Task brief. Every entry in the following listing must be restated word for word, though not its pictures.

Data for this exercise.
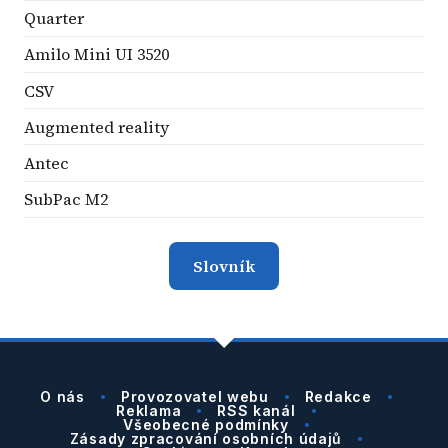
Quarter
Amilo Mini UI 3520
CSV
Augmented reality
Antec
SubPac M2
Slovník
O nás
Provozovatel webu
Redakce
Reklama
RSS kanál
Všeobecné podmínky
Zásady zpracování osobních údajů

Written solution.
Quarter
Amilo Mini UI 3520
CSV
Augmented reality
Antec
SubPac M2
Slovník
O nás
Provozovatel webu
Redakce
Reklama
RSS kanál
Všeobecné podmínky
Zásady zpracování osobních údajů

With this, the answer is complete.